- _Instructions to follow_
No pictures go in the copy; retype exactly the lines from the one with "(369, 505) = (267, 397): brown" through the last line of the records.
___ Data extracts
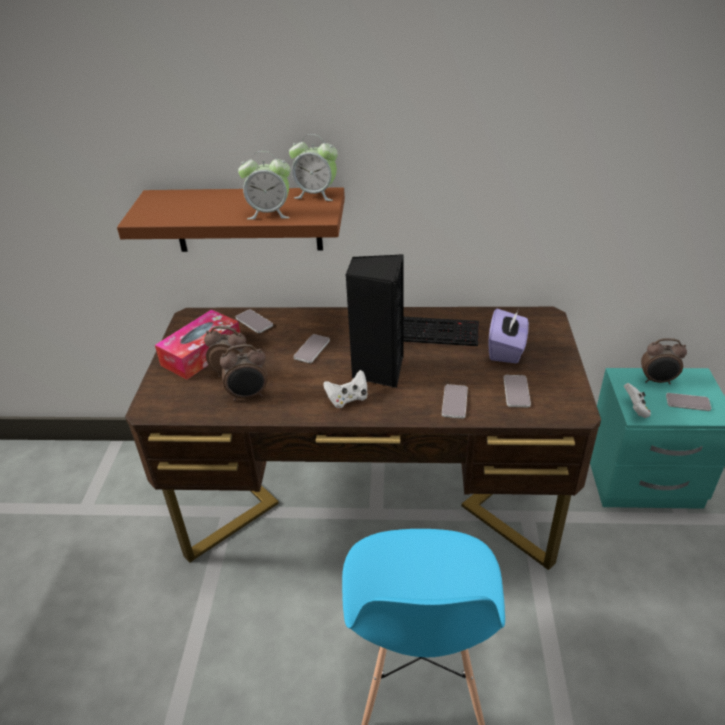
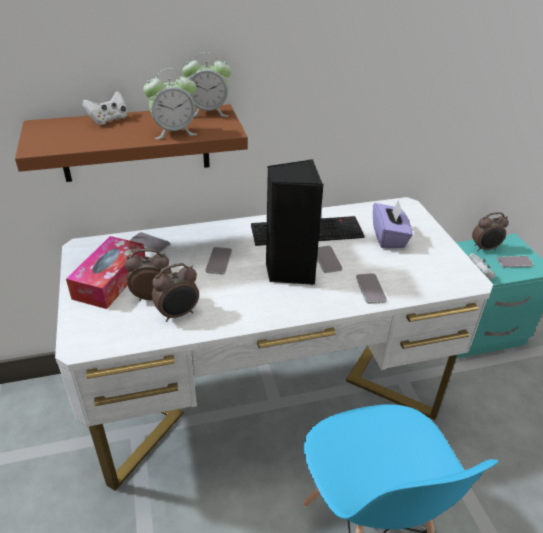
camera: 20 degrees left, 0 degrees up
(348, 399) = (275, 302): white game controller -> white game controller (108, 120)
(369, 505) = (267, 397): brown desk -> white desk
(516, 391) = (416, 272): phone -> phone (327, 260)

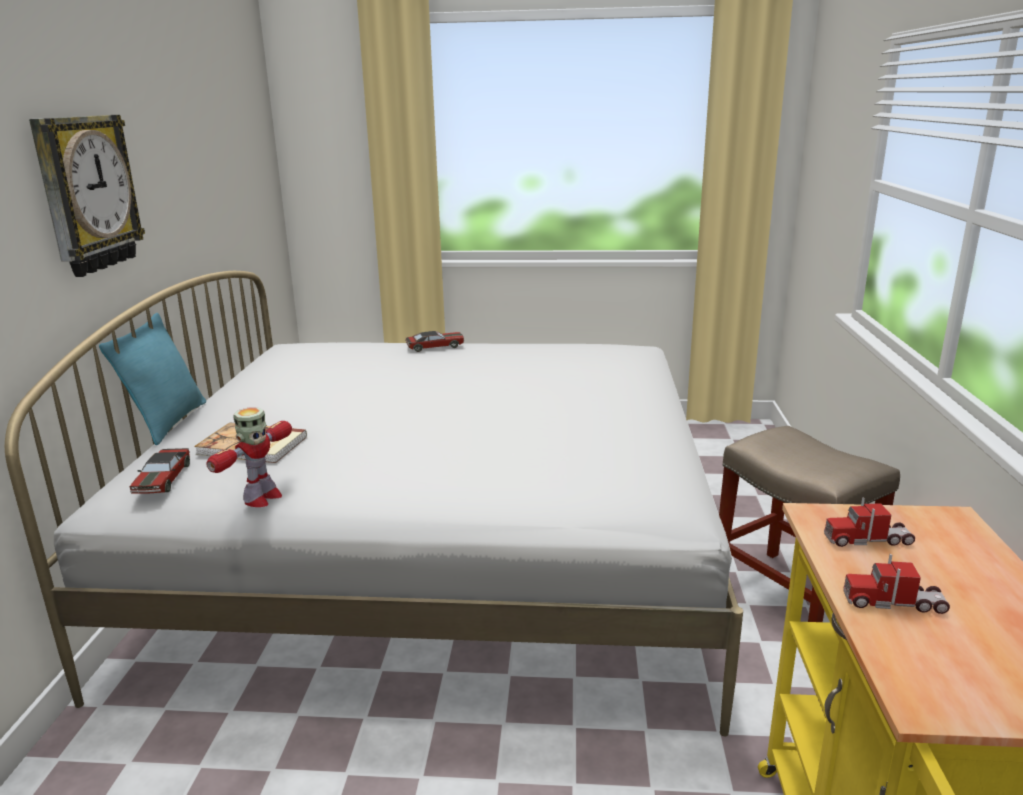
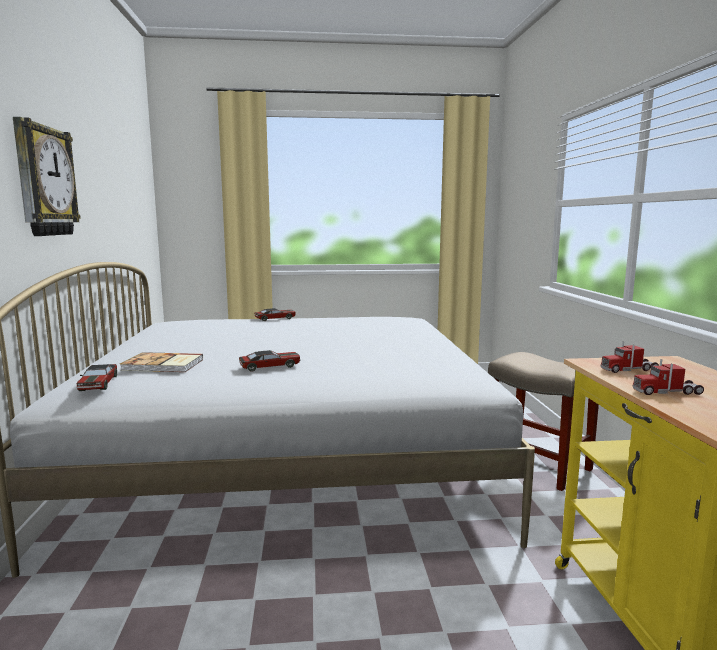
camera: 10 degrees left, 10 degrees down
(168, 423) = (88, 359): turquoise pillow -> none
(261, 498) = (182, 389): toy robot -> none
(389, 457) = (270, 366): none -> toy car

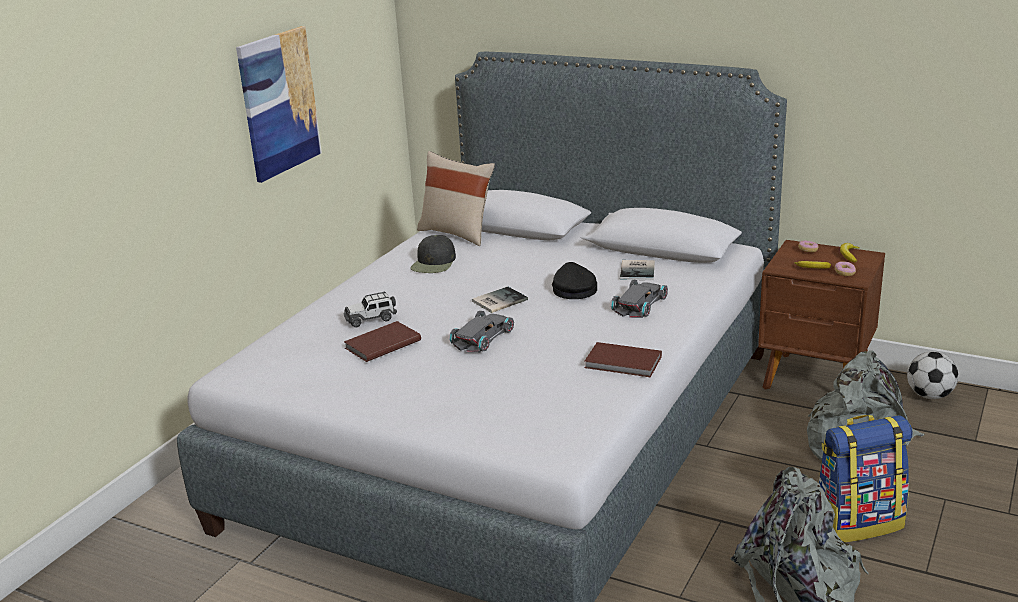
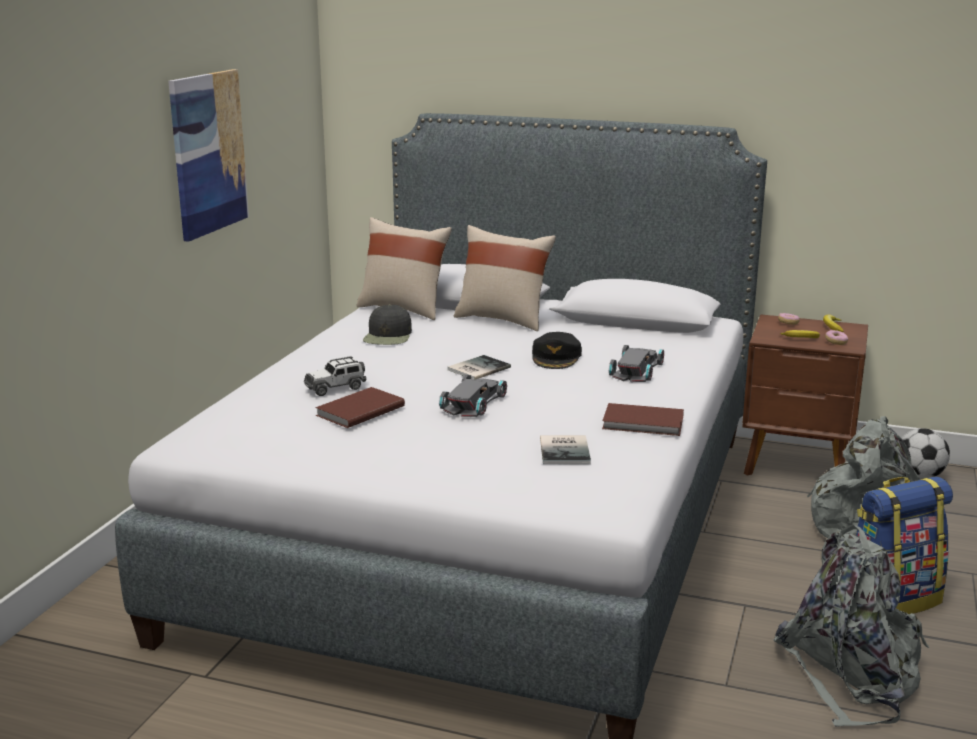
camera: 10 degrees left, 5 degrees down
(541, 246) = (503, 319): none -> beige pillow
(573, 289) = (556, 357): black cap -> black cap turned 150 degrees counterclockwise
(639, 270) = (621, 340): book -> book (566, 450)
______
- _Task output_
(369, 505) = (267, 397): brown desk -> white desk
(516, 391) = (416, 272): phone -> phone (327, 260)

camera: 10 degrees left, 10 degrees down
(168, 423) = (88, 359): turquoise pillow -> none
(261, 498) = (182, 389): toy robot -> none
(389, 457) = (270, 366): none -> toy car

camera: 10 degrees left, 5 degrees down
(541, 246) = (503, 319): none -> beige pillow
(573, 289) = (556, 357): black cap -> black cap turned 150 degrees counterclockwise
(639, 270) = (621, 340): book -> book (566, 450)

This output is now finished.